Enviada em 03/06/2019

Os portadores do TEA, Transtorno do Espectro Autista, representam uma parcela significativa da população brasileira. A Constituição Brasileira promulgada em 1.988 assegura que todos são iguais perante a lei. Entretanto, os indivíduos que possuem o autismo são vítimas constantes do escanteio social devido a sua condição, o que se deve a fatores como  preconceito social e obstáculos estatais.

Em primeira análise tem-se a dificuldade de interação e comunicação  dos autistas, os incluindo numa das categorias extremamente  subjugadas no país. A série “Atypical” lançada em 2017 pela plataforma  “Netflix”, ainda que possua traços cômicos, aborda a temática autista quando fala sobre a vida de Sam, o qual é portador do TEA e busca sua independência em meio a diversos obstáculos sociais. Com isso, exemplifica-se a luta cotidiana dos afetados pela doença contra a discriminação sofrida no meio social. Segundo Augusto Cury, " A discriminação demora horas a ser construída, mas séculos para ser destruída" ,logo, pode-se ratificar que é necessária que haja a quebra da ignorância atuante sobre essa comunidade, para que a mesma tenha a visibilidade necessária.

Vale ressaltar também que os investimentos estatais e municipais são escassos em relação a este grupo, o que acaba que por atrapalhar ainda mais a inclusão dos autistas na sociedade. Pode-se citar, por exemplo, a falta de cuidadores que saibam lidar com esses indivíduos no âmbito educacional, o que compromete o ingresso de muitas crianças possuintes do transtorno na escola, consequentemente, tem-se a incerteza relacionada à formação acadêmica desse grupo social. Nesse aspecto, torna-se ainda mais difícil a inserção desse grupo no mercado de trabalho, o qual é  excludente  e competitivo.

Torna-se evidente, portanto, os entraves presentes na inclusão dos portadores do autismo na sociedade.
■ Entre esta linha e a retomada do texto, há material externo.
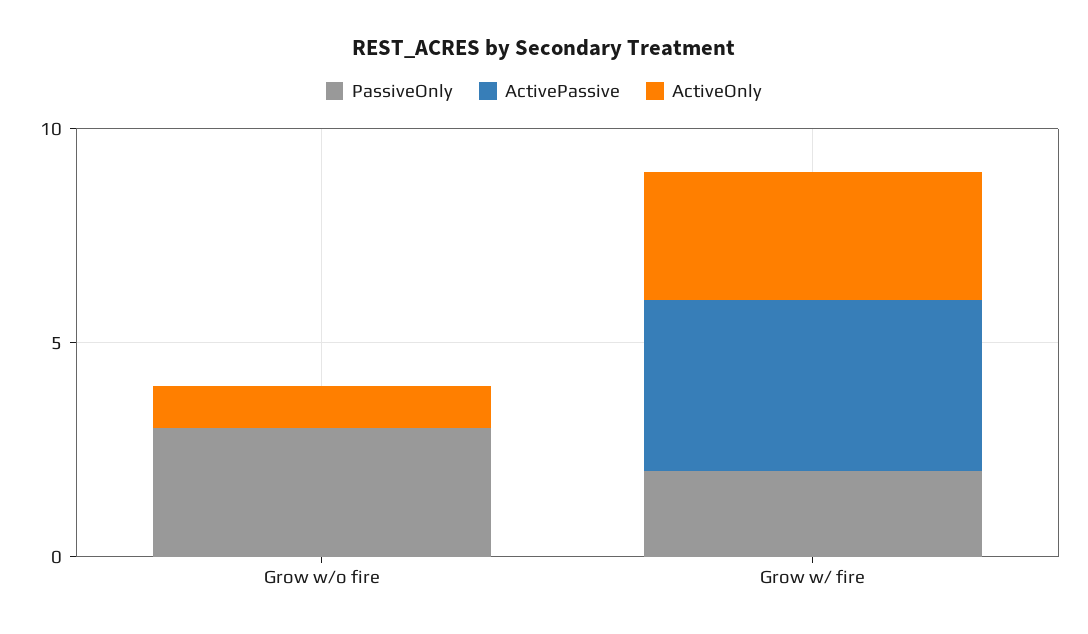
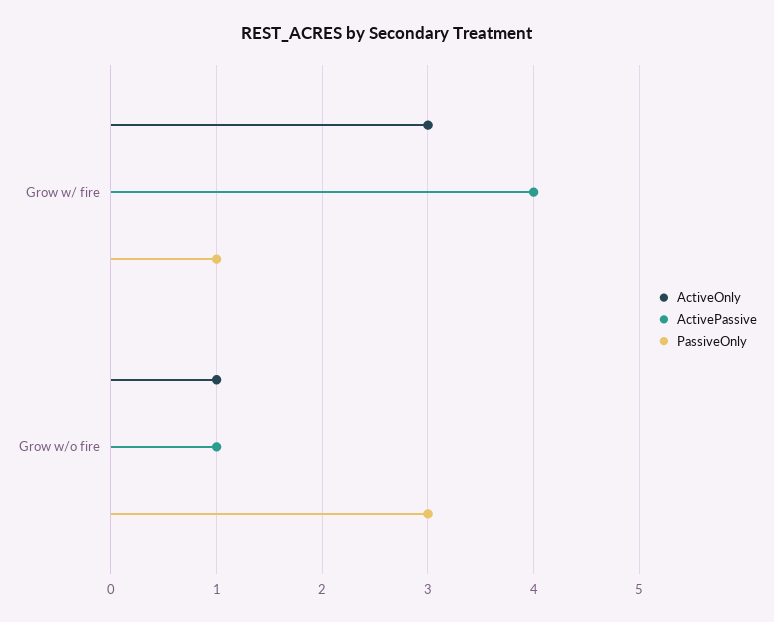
ActivePassive, Grow w/o fire: 0 -> 1
PassiveOnly, Grow w/ fire: 2 -> 1

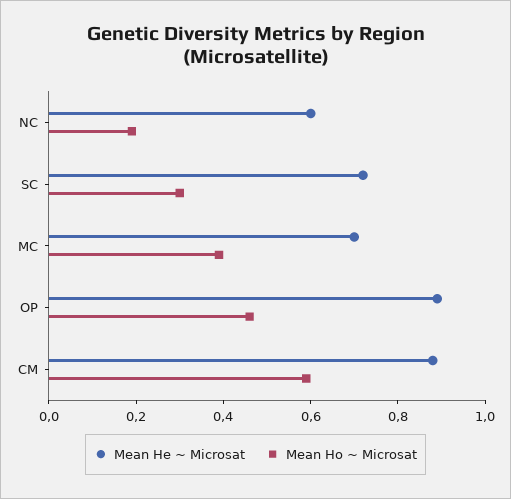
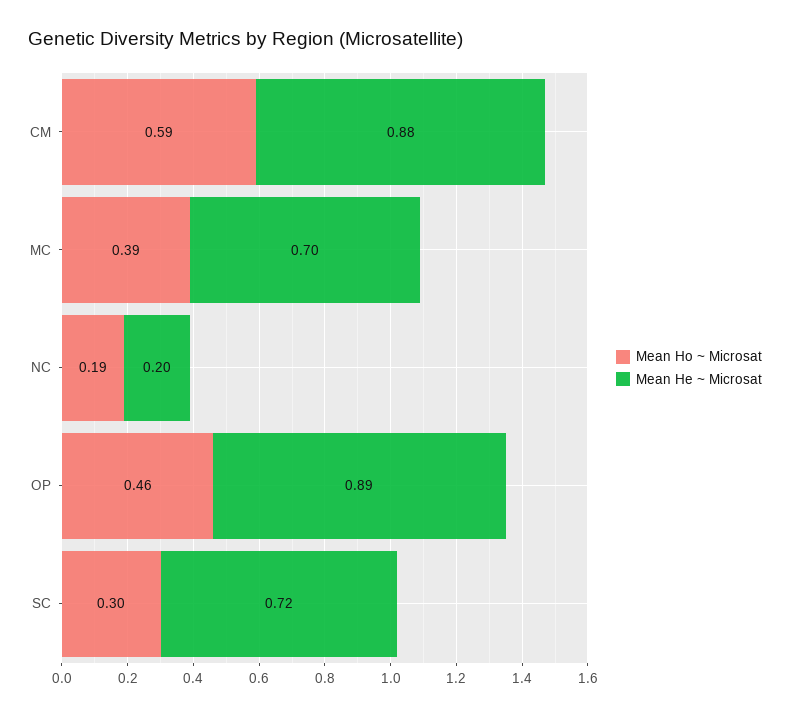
Mean He ~ Microsat, NC: 0.6 -> 0.2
A fim de efetivar sua oportunidade de entrada em escolas e instituições de ensino superior, as secretarias de  educação dos estados e municípios devem oferecer treinamento de professores  por meio da orientação de profissionais que sejam formados nas áreas da psicologia e psiquiatria. Além disso,cabe à mídia a elaboração de propagandas que informem sobre o Transtorno do Espectro Autista, a fim de que haja um engajamento populacional no que tange à luta contra a discriminação do grupo portador da doença.